J'ai l'impression, à vous entendre, que l'administration n'a pas mis en œuvre les différents leviers nécessaires pour atteindre cet objectif, que ce soit dans l'élaboration de la PPE ou dans la réalisation des éléments techniques, avec l'augmentation de manière significative de la part de production des énergies renouvelables.

Certaines personnes auditionnées établissent une relation entre le nucléaire et la non-atteinte des objectifs en France sur les énergies renouvelables, par manque d'investissement.

D'après vos propos, l'administration ne semble pas s'être mise en état de marche pour rendre possible la réalisation de cet objectif, en inversant réellement le cycle d'investissement de l'État français pour insister principalement sur les énergies renouvelables. En matière d'indépendance et de souveraineté énergétique, nous serions sûrement mieux protégés actuellement si nous avions plus d'énergies renouvelables et moins de nucléaire.

Vous avez également évoqué comme frein la question du retraitement. Ne pas aller au-delà des 50 % de nucléaire signifie que nous ne fabriquons plus de nouveaux réacteurs et de nouvelles centrales nucléaires. Dans ce cadre, ne sommes-nous pas dans une forme d'hypocrisie en stockant l'uranium usé et en espérant un jour hypothétiquement fermer le cycle ? Vous évoquez la question du retraitement comme un frein à l'atteinte de l'objectif des 50 %, d'un point de vue technique. Je ne comprends pas que l'État n'est pas pris à bras le corps cette question.

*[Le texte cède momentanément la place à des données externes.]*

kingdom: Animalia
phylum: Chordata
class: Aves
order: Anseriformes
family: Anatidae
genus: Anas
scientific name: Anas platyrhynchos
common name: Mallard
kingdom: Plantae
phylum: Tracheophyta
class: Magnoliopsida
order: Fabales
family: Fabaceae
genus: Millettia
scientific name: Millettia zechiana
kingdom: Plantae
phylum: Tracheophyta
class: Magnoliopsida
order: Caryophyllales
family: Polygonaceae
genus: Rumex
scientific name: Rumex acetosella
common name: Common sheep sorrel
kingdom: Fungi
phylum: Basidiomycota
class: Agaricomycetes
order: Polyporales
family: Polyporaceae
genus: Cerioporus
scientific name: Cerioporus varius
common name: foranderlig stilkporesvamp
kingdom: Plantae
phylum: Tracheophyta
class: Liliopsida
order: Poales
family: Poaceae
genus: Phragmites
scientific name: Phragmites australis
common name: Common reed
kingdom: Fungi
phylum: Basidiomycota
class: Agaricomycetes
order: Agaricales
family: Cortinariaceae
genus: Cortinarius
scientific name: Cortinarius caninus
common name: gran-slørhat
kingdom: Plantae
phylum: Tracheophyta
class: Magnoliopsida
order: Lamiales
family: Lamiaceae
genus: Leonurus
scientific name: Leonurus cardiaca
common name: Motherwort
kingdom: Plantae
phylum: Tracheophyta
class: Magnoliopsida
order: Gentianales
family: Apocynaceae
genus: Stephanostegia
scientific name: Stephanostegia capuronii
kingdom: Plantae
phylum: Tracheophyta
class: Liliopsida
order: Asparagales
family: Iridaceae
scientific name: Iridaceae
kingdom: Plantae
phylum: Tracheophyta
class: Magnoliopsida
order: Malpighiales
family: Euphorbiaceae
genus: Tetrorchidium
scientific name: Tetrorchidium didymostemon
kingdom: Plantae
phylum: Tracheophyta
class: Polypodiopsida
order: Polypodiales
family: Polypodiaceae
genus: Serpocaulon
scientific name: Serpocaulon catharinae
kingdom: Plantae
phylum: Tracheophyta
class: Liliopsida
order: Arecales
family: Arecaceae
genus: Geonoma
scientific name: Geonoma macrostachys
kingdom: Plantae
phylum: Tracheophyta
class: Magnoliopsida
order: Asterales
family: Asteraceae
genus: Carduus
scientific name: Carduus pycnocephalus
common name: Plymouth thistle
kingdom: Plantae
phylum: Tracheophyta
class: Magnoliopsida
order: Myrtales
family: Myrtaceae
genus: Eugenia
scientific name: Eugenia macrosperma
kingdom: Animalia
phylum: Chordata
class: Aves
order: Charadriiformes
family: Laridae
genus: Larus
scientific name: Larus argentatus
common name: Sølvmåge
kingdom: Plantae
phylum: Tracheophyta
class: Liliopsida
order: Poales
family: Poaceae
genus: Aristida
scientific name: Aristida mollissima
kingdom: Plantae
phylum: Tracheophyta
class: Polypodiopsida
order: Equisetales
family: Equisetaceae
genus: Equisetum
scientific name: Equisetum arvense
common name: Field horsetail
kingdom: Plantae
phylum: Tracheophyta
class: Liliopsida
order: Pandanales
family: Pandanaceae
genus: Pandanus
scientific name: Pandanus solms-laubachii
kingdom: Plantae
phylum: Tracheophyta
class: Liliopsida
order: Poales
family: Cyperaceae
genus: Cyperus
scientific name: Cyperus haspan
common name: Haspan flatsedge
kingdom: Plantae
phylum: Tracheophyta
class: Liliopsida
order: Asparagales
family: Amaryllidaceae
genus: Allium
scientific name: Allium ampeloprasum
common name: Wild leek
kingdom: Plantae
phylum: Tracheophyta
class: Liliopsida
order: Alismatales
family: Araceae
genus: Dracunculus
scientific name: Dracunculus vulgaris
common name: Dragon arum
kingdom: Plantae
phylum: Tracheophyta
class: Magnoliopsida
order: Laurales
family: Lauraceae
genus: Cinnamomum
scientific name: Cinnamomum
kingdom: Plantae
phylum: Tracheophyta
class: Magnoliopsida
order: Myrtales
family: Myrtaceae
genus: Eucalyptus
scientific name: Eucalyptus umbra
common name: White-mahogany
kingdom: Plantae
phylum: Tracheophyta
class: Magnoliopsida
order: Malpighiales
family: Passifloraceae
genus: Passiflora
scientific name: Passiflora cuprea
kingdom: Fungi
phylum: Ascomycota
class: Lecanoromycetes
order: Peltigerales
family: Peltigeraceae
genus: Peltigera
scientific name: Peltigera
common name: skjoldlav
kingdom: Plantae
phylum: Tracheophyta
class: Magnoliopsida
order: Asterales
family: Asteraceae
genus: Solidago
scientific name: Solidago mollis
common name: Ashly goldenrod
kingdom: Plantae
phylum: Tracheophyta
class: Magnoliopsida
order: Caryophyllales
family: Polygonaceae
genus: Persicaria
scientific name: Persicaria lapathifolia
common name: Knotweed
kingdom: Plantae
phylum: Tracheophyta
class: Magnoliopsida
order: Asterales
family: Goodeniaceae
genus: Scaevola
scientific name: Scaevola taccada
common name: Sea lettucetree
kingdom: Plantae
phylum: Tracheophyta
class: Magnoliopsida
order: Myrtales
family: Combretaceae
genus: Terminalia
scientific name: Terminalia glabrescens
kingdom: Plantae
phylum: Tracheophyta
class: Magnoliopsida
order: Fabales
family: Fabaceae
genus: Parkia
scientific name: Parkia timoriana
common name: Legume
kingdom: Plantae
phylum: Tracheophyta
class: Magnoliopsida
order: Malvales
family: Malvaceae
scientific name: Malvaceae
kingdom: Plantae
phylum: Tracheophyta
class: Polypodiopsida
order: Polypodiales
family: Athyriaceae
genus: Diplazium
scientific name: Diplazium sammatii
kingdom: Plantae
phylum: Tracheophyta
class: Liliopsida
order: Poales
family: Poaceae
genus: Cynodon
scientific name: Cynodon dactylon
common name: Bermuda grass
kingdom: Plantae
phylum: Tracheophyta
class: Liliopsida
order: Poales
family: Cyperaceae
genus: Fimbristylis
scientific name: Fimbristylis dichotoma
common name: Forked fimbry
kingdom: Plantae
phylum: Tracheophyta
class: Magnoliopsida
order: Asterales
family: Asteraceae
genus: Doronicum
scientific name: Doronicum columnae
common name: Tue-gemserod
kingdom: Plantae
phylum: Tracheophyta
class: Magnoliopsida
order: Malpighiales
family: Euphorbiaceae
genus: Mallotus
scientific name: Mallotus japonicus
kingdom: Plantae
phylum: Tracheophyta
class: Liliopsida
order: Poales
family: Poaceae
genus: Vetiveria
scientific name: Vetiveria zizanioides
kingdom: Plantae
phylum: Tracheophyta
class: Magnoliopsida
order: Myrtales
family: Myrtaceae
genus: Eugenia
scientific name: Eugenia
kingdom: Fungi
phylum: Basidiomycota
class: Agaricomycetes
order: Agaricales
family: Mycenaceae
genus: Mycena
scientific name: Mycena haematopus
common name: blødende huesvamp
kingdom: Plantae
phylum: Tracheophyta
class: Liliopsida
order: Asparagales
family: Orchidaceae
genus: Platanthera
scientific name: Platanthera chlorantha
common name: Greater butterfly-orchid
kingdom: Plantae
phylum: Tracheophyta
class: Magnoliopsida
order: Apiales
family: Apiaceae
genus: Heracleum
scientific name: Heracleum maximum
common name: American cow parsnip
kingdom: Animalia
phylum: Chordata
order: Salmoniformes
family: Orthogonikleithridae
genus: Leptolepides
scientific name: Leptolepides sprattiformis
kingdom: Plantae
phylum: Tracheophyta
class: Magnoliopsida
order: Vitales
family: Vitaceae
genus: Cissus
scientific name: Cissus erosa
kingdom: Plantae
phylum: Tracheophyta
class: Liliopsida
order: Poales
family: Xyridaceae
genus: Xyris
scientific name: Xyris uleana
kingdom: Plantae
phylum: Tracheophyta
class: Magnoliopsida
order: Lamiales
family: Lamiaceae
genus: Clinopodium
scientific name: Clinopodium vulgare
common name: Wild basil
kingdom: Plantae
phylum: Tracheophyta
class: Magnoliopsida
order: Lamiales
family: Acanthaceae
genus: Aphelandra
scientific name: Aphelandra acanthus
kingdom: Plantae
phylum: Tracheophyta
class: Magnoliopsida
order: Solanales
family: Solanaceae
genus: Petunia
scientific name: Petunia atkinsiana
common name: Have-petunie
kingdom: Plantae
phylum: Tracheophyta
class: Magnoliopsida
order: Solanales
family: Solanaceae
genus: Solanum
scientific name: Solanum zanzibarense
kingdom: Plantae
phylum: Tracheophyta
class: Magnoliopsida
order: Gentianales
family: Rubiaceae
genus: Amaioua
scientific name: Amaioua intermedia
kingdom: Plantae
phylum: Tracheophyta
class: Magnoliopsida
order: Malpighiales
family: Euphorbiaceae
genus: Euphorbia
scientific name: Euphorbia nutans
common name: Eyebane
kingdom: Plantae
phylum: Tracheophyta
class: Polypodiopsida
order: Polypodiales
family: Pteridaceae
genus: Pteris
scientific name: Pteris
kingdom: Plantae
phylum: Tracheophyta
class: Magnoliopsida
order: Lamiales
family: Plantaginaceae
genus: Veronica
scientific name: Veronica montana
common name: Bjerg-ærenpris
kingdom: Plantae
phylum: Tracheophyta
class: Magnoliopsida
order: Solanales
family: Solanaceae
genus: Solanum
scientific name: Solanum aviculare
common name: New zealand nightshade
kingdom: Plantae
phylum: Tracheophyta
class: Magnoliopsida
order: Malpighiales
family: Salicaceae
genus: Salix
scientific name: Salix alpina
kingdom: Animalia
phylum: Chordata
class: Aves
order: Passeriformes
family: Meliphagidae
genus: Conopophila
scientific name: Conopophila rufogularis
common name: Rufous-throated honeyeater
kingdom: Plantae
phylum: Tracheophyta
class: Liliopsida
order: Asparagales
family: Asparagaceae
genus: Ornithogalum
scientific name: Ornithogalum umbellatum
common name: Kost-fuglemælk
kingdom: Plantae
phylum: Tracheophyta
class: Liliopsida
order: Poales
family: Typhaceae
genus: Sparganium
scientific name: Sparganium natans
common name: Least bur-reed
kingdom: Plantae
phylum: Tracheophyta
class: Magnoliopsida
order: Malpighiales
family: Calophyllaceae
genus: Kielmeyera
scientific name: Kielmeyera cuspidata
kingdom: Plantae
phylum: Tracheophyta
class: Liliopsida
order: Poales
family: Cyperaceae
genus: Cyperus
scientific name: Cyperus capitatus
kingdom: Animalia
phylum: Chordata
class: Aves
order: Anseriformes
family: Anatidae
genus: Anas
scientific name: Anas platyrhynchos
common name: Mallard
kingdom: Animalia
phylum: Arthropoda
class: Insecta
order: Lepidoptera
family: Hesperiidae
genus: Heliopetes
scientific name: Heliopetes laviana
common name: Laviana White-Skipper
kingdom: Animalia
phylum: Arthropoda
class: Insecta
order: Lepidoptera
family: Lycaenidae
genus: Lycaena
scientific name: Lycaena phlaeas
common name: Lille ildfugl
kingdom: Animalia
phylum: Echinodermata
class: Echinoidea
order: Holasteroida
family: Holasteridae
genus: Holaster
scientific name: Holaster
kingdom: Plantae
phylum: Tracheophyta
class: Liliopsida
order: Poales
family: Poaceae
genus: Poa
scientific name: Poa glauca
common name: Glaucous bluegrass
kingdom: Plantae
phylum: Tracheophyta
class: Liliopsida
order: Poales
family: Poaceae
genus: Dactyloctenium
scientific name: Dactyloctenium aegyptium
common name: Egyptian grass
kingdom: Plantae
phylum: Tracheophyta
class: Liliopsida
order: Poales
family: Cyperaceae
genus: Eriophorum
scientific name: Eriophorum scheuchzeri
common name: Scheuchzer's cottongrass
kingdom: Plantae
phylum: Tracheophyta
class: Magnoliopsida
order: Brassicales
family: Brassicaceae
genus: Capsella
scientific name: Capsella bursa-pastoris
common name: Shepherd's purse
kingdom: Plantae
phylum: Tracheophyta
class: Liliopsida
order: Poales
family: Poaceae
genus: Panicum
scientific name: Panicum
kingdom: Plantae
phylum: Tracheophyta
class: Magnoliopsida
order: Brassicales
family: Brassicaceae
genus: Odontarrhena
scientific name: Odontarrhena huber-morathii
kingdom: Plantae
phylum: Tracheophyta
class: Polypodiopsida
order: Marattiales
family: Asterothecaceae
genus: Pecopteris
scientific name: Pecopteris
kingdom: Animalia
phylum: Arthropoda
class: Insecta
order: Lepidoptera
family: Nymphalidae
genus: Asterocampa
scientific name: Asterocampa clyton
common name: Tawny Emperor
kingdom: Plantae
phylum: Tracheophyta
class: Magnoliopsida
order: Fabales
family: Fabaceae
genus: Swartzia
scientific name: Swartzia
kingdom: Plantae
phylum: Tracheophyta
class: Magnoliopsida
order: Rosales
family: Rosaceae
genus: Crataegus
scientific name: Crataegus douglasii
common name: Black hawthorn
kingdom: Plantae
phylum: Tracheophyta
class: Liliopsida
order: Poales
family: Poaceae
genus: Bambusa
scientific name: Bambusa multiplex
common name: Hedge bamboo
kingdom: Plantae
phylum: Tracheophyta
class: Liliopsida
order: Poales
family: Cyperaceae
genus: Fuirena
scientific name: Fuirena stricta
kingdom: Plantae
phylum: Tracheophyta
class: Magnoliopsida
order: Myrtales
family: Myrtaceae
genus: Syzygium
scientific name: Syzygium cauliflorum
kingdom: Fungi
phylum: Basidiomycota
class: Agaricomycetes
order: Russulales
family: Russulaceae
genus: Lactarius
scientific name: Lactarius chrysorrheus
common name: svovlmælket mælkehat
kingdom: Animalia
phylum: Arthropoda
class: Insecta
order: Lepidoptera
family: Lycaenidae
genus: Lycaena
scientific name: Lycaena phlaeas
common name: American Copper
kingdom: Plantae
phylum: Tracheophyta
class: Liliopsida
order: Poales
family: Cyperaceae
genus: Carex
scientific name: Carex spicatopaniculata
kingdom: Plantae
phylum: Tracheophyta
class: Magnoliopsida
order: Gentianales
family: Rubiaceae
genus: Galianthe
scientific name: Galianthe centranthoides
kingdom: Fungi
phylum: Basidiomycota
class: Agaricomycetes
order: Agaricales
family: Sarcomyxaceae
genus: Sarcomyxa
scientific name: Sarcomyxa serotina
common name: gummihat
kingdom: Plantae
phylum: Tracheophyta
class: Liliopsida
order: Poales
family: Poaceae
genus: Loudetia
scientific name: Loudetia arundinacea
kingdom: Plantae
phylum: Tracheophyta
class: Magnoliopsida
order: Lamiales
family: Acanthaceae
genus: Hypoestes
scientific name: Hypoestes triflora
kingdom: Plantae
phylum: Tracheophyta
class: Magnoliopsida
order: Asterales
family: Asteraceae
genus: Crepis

Avez-vous ressenti des divergences au sein de l'État sur ce sujet qui concerne la présidence de François Hollande, ainsi que celle d'Emmanuel Macron. En effet, le 9 février 2017, Emmanuel Macron a expliqué qu'il n'était « pas bon » que 75 % de notre énergie proviennent du nucléaire, et a ainsi annoncé sa volonté de préserver la loi de transition énergétique et de maintenir le cap des 50 %.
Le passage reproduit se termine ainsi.